Transient hyperglycemia in ischemic stroke patients.

The aim of the study was to investigate glucose derangement and its short- and long-term prognostic significance in nondiabetic ischemic stroke patients. The study involved 262 consecutive patients, mean age: 70.1+/-12.4 years, with a supratentorial ischemic stroke. The following data were collected: patients characteristics, risk factors, comorbidities, and stroke severity assessed by the Scandinavian Stroke Scale (SSS). Serum glucose levels were measured on admission, on the next, 2nd, 3rd, 5th, 7th and 14th day after stroke onset. The outcome measures on day 30 were mortality and capacity to perform daily activities: the Barthel Index and Rankin Scale. The 1-year survival was estimated by the Kaplan-Meier method. Cox proportional hazards regression was used to assess predictors of 1-year mortality in nondiabetics. Diabetes mellitus was found in 24.8% of patients and transient hyperglycemia in 36.3% of patients. Patients with transient hyperglycemia scored lower on SSS in the subsequent days of assessment than patients with either diabetes mellitus or normoglycemia. They had larger ischemic lesions on computer tomography (CT) than diabetics and had higher 30-day mortality than normoglycemics (p<0.05). One-year mortality was similar in transient hyperglycemics and diabetics, and both were significantly higher than in normoglycemics (p<0.05). A proportional hazards model analysis showed that transient hyperglycemia is not an independent predictor of death within a year after stroke.

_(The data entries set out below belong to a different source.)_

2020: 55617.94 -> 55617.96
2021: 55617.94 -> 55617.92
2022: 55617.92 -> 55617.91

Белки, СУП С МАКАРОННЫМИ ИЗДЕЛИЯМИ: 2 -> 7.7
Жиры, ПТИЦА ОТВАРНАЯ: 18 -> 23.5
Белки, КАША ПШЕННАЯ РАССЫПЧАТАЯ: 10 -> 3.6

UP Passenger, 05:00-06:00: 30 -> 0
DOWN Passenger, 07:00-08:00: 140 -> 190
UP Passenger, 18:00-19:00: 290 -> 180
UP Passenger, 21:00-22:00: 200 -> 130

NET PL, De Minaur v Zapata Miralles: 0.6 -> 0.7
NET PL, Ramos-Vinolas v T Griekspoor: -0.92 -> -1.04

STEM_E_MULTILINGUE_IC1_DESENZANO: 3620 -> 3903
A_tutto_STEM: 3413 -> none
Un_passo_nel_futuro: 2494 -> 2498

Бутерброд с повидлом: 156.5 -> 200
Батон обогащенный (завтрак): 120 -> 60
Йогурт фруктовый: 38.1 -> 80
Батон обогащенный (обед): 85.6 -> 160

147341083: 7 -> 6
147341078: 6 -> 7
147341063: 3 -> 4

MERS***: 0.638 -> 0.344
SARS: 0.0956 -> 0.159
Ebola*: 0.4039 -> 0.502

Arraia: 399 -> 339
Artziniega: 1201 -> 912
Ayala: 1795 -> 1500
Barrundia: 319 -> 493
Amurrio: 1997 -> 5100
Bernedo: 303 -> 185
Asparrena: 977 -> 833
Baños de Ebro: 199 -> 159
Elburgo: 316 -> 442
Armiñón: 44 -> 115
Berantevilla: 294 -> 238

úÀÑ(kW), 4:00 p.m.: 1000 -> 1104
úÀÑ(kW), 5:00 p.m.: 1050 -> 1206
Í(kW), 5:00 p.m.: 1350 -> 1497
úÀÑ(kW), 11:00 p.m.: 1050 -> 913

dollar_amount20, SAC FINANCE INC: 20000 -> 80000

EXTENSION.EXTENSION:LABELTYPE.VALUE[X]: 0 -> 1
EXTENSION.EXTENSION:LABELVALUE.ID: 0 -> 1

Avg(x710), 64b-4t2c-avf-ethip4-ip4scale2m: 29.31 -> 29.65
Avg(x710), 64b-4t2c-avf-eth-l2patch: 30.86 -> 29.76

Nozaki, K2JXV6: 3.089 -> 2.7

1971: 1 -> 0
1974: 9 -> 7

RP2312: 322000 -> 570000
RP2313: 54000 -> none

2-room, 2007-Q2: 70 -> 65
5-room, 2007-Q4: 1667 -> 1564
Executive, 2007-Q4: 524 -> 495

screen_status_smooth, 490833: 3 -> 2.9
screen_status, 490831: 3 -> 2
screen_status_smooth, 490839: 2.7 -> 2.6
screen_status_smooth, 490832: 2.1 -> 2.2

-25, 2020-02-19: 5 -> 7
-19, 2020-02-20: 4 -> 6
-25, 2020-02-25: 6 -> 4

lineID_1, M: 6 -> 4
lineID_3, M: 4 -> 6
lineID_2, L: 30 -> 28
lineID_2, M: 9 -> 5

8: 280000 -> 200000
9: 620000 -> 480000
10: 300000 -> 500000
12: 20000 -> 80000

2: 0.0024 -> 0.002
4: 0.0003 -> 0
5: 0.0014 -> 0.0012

The prognostic significance of microalbuminuria in non-diabetic acute stroke patients.

BACKGROUND: Microalbuminuria (MA) is thought to be a marker of widespread vascular damage. It is associated with increased mortality in diabetes mellitus, hypertension and acute myocardial infarction. The aim of the present study was to evaluate the prognostic significance of MA in non-diabetic acute stroke patients. MATERIAL AND METHODS: We studied 52 patients (mean age 69.3 +/- 12.5 years) diagnosed with ischemic stroke confirmed by computed tomography, who were admitted to the Stroke Unit within 24 hours after the onset of symptoms. The control group consisted of 37 age- and gender-matched subjects (mean age 65.2 +/- 5.7 years), examined 3 to 18 months after ischemic stroke. We excluded patients with diabetes mellitus, positive urinalysis, proteinuria, hepatic or renal insufficiency, neoplastic disease or clinical signs of infection. The severity of the neurological deficit was assessed by the Scandinavian Stroke Scale (SSS). The albumin excretion rate was measured in daily urine collection on the second day of hospitalization, using the immunonephelometric method. The patients were followed up for three months. RESULTS: MA was found in 24 of 52 (46.1%) acute stroke patients and in 5 of 37 (13.5%) controls (p<0.05). Patients with MA scored lower on the SSS than patients without MA, both on admission and later. We found a correlation between the daily excretion of albumin and the severity of neurological deficit on admission, as expressed by the SSS score (r = -0.48, p<0.05). The 90-day mortality rate was higher in patients with MA as compared to patients without MA (45.8% vs 7.1%). Patients with MA scored lower on the Barthel Index on Day 90 (median: 65 vs 100, p<0.01). CONCLUSIONS: We found that MA can be detected in about 46% of non-diabetic patients with acute ischemic stroke. Measuring the albumin excretion rate may be a reliable predictor of increased mortality 3 months after stroke.